The Social Security numbers of Wisconsin veterans are being sent via email without encryption despite numerous federal laws and U.S. Department of Veterans Affairs regulations requiring personally identifiable information be password-protected.
It partly explains how a random Wisconsin veteran received an unsolicited email on April 1 with the Social Security numbers and disability claim information of hundreds of Wisconsin veterans. Since the Vietnam War, veterans’ file numbers or disability claim numbers have been their Social Security numbers.
“I got up, was working at the computer and had an email from the Department of Veterans Affairs in Wisconsin. Not knowing what it was, I opened up the attachment and I panicked,” the veteran said. “It was nine-digit numbers. There were no hyphens. It wasn’t like 111-11-111. It was nine numbers straight.”
A Wisconsin Department of Veterans Affairs spokesperson said the software program, Ironport, which is used by the federal VA, intentionally does not flag nine-digit numbers without dashes because of the concern that there would be too “many false positives.” She said nine-digit number sequences where dashes are used would require the person sending the email to encrypt it before it could be sent or to remove the nine-digit number sequence with the dashes.
The veteran who received the email immediately notified the Wisconsin Department of Veterans Affairs of its error. He forwarded it, with the attachment, to his advocate, a retired colonel who used to work for the WDVA. Together, they notified numerous elected officials and the federal VA about what had happened.
“There is absolutely no reason in the world for me to have this information,” he said. “We were told it was an error. We should not have received that.”
The veteran and his advocate sent an email to the WDVA a week after the privacy breach stating they would assure the department that they “(had) not forwarded this very confidential information.” Kim Michalowski, who was in charge of the WDVA office that sent the email, thanked them in a follow-up email for their “assurances.”
However, any good will between the parties soured when the WDVA, and subsequently the Wisconsin Attorney General’s Office, demanded the veteran and his advocate destroy all records associated with the privacy breach. The veteran responded in an email obtained by News 3 that multiple groups were investigating the matter and he wanted to know if he was being asked to “destroy evidence.”
His answer came less than a month later when he and his advocate were sued in Dane County Circuit Court, in an effort to compel them to destroy all evidence of the email and the attachment.

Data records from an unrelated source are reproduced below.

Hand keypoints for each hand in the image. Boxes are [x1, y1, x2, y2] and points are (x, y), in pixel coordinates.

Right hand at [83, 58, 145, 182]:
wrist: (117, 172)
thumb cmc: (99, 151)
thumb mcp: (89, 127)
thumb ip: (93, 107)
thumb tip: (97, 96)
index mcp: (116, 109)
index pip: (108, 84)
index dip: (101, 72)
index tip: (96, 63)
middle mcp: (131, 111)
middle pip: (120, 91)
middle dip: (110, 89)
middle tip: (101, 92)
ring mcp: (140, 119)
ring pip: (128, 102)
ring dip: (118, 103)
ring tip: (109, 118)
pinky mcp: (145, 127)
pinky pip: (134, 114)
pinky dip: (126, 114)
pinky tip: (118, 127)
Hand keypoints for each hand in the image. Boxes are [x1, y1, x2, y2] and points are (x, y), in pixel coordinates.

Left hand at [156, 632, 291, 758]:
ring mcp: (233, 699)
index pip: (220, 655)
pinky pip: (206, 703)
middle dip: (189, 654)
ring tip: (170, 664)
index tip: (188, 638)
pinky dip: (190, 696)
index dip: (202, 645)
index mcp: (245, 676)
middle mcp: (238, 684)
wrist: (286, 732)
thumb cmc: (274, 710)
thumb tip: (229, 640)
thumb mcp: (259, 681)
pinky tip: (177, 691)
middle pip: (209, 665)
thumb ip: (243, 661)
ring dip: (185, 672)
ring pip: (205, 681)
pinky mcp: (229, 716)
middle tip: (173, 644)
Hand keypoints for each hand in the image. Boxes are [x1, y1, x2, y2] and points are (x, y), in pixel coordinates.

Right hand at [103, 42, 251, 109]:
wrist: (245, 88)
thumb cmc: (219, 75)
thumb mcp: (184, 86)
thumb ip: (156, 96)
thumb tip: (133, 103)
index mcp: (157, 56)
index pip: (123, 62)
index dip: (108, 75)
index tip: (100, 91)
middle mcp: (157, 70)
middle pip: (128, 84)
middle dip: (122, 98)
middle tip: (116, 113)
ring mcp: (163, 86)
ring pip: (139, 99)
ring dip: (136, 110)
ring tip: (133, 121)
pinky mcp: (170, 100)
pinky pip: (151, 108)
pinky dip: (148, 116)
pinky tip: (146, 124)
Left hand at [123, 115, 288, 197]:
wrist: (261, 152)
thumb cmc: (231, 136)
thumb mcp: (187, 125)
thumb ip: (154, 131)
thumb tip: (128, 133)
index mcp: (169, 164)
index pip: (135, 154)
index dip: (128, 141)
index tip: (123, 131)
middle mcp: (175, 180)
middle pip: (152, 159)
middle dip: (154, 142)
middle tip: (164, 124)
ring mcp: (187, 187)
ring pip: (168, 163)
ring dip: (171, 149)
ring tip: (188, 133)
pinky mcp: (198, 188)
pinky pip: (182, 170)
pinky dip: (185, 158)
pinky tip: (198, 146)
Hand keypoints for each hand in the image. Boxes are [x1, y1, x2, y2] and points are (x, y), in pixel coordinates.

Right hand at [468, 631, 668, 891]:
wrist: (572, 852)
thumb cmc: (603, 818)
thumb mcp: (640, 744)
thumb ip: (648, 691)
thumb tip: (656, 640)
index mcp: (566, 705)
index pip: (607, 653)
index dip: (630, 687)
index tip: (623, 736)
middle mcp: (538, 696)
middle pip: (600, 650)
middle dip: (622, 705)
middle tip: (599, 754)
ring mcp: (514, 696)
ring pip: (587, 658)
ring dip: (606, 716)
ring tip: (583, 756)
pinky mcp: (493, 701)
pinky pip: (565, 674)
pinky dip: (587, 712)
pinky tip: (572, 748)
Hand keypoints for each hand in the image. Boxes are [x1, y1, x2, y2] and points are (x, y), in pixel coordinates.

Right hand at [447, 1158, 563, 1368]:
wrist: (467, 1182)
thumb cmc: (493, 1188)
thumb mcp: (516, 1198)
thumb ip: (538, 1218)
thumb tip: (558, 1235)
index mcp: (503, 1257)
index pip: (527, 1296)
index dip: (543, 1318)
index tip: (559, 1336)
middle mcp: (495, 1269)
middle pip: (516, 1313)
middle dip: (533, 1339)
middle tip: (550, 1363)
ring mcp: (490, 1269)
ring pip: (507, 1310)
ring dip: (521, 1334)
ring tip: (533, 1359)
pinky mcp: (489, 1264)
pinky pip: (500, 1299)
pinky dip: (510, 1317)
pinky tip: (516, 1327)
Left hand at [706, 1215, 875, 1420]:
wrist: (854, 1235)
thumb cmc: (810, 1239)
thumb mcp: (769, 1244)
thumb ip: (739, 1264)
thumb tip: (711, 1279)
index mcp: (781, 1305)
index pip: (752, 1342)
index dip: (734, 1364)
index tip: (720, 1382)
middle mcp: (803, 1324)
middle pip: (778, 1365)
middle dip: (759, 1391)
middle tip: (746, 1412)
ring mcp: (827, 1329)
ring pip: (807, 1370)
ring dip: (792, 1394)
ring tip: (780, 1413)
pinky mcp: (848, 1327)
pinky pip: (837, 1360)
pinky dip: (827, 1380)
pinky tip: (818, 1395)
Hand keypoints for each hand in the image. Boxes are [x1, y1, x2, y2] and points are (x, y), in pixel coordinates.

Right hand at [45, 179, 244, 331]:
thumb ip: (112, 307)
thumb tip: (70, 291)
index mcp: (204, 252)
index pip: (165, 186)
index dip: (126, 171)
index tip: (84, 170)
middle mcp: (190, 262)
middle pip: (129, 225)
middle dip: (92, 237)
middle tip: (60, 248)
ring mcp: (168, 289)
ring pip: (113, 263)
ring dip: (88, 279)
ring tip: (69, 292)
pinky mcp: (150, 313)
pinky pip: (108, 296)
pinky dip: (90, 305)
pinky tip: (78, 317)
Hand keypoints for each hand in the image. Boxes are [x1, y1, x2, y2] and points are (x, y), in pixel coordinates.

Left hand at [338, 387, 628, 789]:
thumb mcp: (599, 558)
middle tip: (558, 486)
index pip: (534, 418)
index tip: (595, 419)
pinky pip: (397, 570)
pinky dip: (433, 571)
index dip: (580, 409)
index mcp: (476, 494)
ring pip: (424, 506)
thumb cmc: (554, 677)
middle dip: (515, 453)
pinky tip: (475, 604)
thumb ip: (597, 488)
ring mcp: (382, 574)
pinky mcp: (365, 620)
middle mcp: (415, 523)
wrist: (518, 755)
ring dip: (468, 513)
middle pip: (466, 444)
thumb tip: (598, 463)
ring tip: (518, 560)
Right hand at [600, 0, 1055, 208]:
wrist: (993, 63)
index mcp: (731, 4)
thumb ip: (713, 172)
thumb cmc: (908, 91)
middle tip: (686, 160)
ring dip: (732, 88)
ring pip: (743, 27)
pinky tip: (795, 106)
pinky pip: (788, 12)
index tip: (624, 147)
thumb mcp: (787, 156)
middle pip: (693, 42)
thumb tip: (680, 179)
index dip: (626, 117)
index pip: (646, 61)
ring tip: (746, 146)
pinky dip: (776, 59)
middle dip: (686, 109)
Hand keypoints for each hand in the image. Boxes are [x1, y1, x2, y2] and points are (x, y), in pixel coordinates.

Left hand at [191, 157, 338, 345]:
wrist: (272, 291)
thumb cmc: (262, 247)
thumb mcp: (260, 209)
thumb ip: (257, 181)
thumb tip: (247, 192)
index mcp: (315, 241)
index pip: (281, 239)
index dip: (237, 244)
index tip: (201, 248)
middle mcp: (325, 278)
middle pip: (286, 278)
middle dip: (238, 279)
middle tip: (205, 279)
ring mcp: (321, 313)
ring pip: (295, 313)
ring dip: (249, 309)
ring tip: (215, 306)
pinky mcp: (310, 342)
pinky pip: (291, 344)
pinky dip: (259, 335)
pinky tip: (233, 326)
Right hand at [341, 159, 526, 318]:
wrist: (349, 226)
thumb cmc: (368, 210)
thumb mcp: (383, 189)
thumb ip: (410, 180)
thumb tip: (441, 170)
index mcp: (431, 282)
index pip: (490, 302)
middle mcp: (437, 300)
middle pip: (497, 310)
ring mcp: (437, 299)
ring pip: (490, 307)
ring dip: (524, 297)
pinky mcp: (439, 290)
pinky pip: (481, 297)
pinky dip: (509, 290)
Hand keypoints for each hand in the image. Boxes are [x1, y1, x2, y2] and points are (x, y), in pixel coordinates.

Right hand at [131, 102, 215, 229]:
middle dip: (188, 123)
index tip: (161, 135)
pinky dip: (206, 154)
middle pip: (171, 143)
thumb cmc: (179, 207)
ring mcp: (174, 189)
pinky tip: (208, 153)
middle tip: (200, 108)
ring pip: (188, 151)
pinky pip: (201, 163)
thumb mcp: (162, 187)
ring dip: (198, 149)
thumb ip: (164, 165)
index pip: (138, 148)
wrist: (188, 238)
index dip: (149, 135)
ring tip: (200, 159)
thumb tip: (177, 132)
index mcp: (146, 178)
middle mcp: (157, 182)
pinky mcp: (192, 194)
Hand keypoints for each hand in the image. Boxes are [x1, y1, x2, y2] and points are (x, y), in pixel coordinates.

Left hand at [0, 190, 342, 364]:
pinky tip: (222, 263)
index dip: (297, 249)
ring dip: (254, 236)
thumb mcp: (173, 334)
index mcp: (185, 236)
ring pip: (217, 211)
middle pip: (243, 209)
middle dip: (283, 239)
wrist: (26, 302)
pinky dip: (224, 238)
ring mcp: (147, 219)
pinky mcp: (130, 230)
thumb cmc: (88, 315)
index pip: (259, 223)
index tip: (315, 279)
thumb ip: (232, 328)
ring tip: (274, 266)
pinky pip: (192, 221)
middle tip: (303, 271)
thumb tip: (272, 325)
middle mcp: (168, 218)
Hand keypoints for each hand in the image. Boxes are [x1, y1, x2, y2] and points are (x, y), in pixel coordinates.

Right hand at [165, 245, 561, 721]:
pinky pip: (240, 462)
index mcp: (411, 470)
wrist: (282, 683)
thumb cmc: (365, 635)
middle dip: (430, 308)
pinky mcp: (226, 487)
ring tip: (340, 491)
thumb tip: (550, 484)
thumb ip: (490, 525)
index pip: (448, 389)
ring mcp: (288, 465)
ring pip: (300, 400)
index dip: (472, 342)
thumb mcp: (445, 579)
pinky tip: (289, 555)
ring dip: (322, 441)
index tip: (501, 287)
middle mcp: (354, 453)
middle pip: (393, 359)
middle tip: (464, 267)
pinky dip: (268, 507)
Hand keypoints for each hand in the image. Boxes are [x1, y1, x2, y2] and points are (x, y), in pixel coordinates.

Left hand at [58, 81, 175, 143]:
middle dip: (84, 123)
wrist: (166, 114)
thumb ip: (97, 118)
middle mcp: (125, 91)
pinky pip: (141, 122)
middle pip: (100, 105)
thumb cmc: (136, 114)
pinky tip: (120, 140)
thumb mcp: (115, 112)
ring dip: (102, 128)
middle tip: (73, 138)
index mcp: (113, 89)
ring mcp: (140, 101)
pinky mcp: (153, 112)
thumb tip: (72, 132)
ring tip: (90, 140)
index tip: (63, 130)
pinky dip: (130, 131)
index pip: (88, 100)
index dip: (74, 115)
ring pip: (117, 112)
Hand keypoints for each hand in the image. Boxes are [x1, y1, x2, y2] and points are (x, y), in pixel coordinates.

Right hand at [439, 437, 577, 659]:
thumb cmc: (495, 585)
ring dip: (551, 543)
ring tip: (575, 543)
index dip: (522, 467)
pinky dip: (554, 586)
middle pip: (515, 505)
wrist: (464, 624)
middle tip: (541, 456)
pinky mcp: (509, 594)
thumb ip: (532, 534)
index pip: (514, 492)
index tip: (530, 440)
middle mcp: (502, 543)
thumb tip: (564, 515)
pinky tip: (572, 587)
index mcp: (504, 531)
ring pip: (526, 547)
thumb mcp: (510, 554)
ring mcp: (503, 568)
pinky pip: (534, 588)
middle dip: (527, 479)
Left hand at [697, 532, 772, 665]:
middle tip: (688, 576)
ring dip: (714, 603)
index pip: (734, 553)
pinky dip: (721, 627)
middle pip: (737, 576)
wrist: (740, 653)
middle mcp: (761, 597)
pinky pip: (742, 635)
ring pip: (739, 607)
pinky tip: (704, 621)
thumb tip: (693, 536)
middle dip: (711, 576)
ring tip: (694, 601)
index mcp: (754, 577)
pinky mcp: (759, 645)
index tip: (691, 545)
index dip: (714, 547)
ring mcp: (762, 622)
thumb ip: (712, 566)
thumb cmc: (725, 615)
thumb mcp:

The veteran and his advocate sought legal counsel, paid to completely scrub their computers and were forced to sign an affidavit that they had no record any more of the email and its attachment before the lawsuit was subsequently dismissed.
“We were told we had to clean them off the computer, off all servers, off the cloud. My God, how do I do that? I can barely turn on a computer,” said the veteran, who is remaining unidentified because he is fearful of further retaliation. “I believe the process needs to be rectified. We have very dedicated veterans out there who need to have their privacy, their security, respected, and when this kind of information is released unsolicited, that’s a travesty.”
Nine days after the email was sent, WDVA Secretary John Scocos sent a note to the 637 veterans whose names and file numbers were in the attachment offering credit monitoring for a year and said the incident was a “one-time disclosure to one unauthorized individual, who is a Veteran.” However, less than a week after that, the department’s own investigator determined that the data report inappropriately sent on April 1 had also been sent to “unaccredited recipients.”
“The email filter, on the U.S. Department of Veterans Affairs computer network, which typically alerts the sender to this type of disclosure did not block the sensitive data in this instance,” WDVA Communications Director Carla Vigue wrote in a statement emailed to News 3. “When we contacted the USDVA Network Security Operations Center regarding this occurrence, they were already aware of the problem of certain emails making it past the filter.”
News 3 has learned the April 1 incident is not an isolated one. On at least three other occasions (June 1, 2014, Oct. 1, 2014 and Dec. 1, 2014), the same data report was also sent unredacted to “unaccredited recipients,” or as defined by the VA, people who are not trained to view such personally identifiable information. In fact, the administrator doing the internal investigation is himself “unaccredited,” according to USDVA documents, and thus, not supposed to look at personally identifiable information of Wisconsin veterans such as the material erroneously sent.
Combined, the four data reports contained the disability claim numbers of nearly 2,000 Wisconsin veterans. An open records request to learn who received the emails from June 1, 2014-April 1, 2015, has not been answered by the WDVA.
“The WDVA has tightened protocols regarding privacy to safeguard sensitive information,” Vigue wrote. “We no longer share the report in question.”
The internal investigation recommended Michalowski and his subordinate, Colin Overstreet, who actually sent the email, be suspended for one day. Both have since left their positions at the WDVA. Neither Michalowski nor Overstreet agreed to comment on what happened.
Multiple requests for an on-camera interview with Scocos were denied. An on-camera interview with his deputy, Kathy Marschman, was canceled less than two hours before it was scheduled. In a meeting to discuss an interview, Marschman said protecting the personally identifiable information of Wisconsin veterans was one of the department’s top priorities, but a review of the department’s 2015-16 strategic plan does not mention that.